Hamlet student competes at regional spelling bee

By Amanda Moss

February 24, 2014

By Amanda Moss

CHARLOTTE — Sterling Riddick walked away from the 60th annual Charlotte Observer Regional Spelling Bee with her head held high, knowing that she gave it her best.

The 13-year old Hamlet Middle School eighth-grader represented Richmond County on Monday at ImagineOn Wachovia Playhouse in Charlotte. Sterling won the Richmond County Bee on Feb. 5 — her third county win in as many tries.

The regional competition had 26 contestants that represented 13 counties from North and South Carolina. A total of 360 schools were part of the whole competition. The event lasted 34 rounds. Mary Polking, an eighth grade student at Holy Trinity Middle School, won with the word “plexure.” Polking earned an all-expenses-paid trip, courtesy of The Charlotte Observer, to compete in May at the 88th Scripps National Spelling Bee in Washington D.C.

The first three rounds Sterling flew threw by spelling correctly “hearth,” “threshold” and “paddock.” It was in the fourth round when Sterling was to spell “palette” that she slipped up.

“I am disappointed because I did know the word, but I didn’t trust my gut instinct,” Sterling said.

Sterling was the 13th contestant to be eliminated. She made it halfway through the competition, which was an accomplishment.

“I made it further than I did last time,” Sterling said. “I am happy about that. That was my goal and something I wanted to do this time around.”

This is the third time that Sterling has walked on the stage in Charlotte to represent the county. Each time before her nerves got the best of her.

Last year, Sterling was eliminated in the third round with the word “yield.” She did have a moment of panic thinking that she might get that word again this year.

Sterling confessed that she does get nervous standing on stage. And who wouldn’t? It’s not an easy thing to stand up on stage with lights, cameras and an audience watching your every move.

“Anything can happen really,” Sterling said. “You can be given an easy word or you can be given a difficult one. You just have to be as prepared as you can be.”

And Sterling put forth the effort to be prepared, said her mother, Deb Roberts.

“I’m so proud of her,” Roberts said. “She really has worked hard to get to this point. We’ve been spelling left and right for this competition.”

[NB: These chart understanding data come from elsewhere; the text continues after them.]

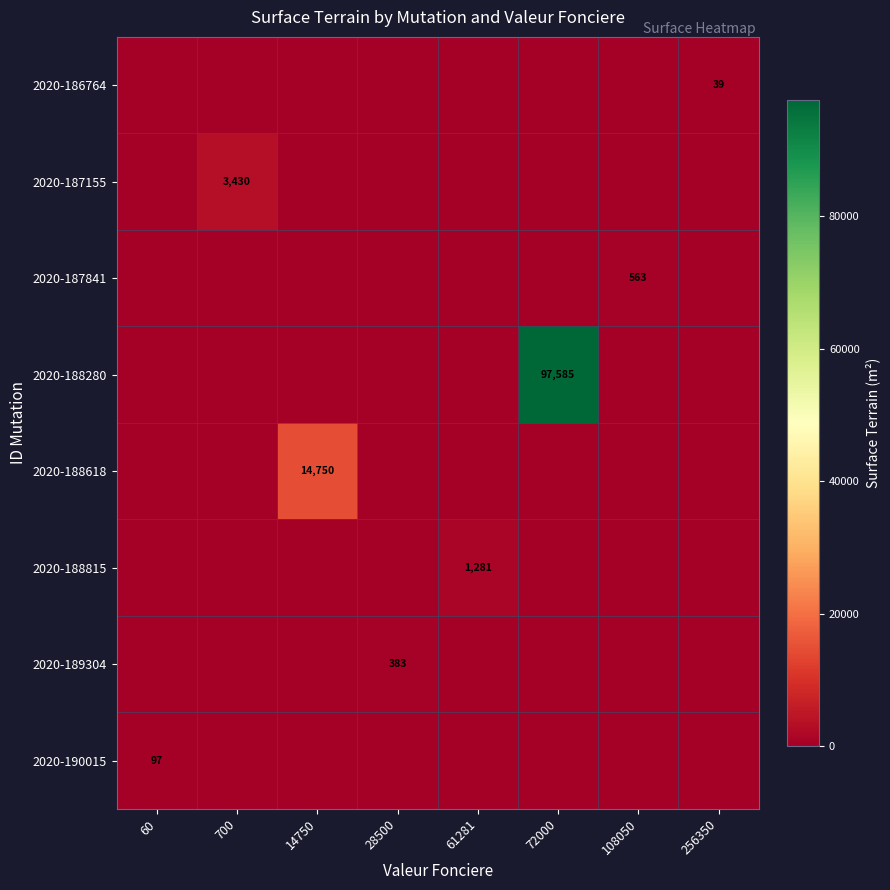

At which category is the sum across all series the highest?

72000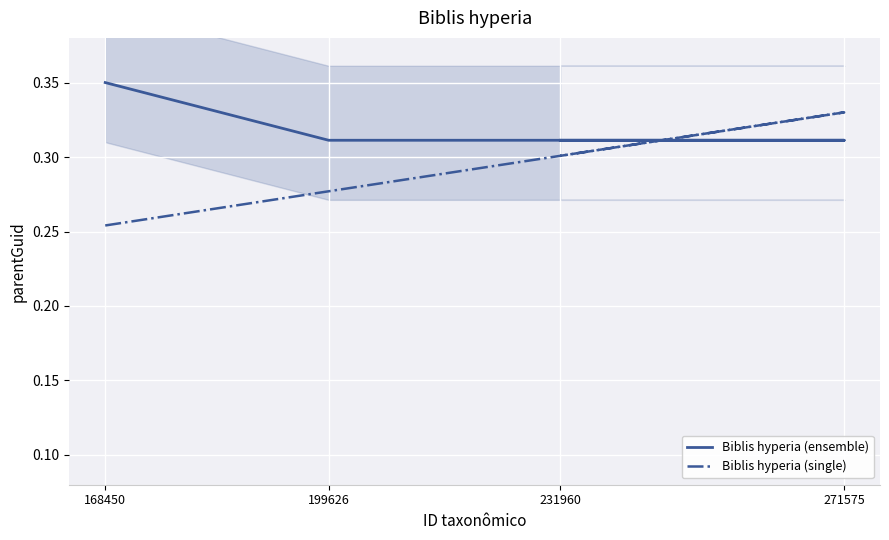

Which series has the largest total across all categories?

Biblis hyperia (ensemble)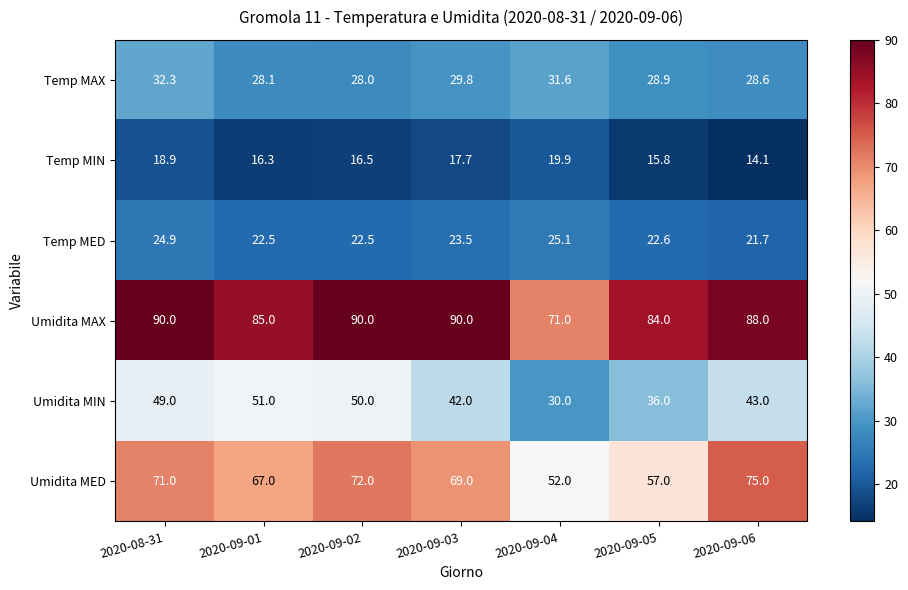

Where is Temp MIN nearest to the value 17?

2020-09-02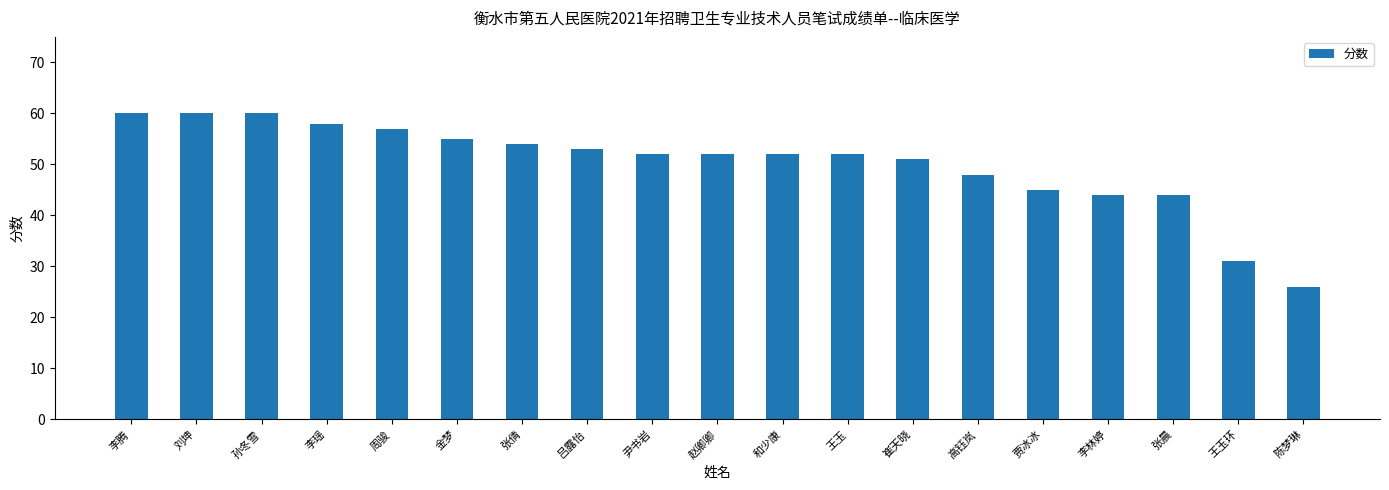

Read the value at 周骏, to the nearest 5.

55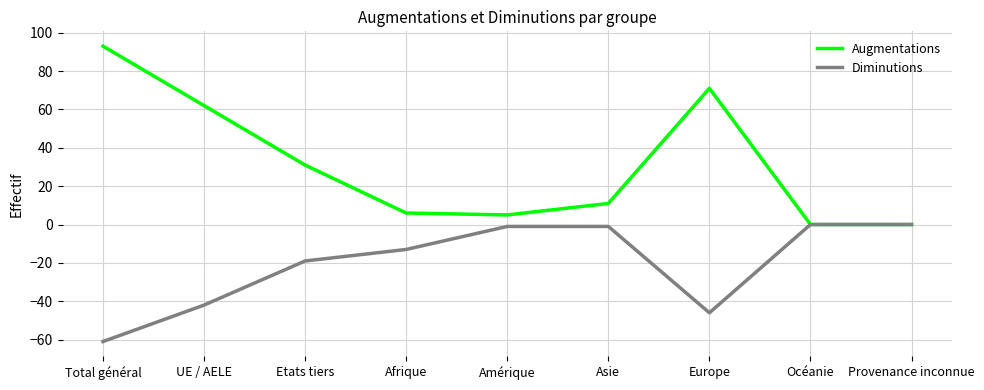

Reading left to right, extract all data points from this chart.

Augmentations: Total général=93	UE / AELE=62	Etats tiers=31	Afrique=6	Amérique=5	Asie=11	Europe=71	Océanie=0	Provenance inconnue=0
Diminutions: Total général=-61	UE / AELE=-42	Etats tiers=-19	Afrique=-13	Amérique=-1	Asie=-1	Europe=-46	Océanie=0	Provenance inconnue=0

Sterling said that her family and parents, Deb and Larry Roberts, have been extremely helpful and supportive throughout this entire experience.

While Sterling was disappointed to not advance to the national level, she knows that she accomplished something that others have not.

“I am proud of myself for getting this far, and I’m glad I got the opportunity to be here,” Sterling said.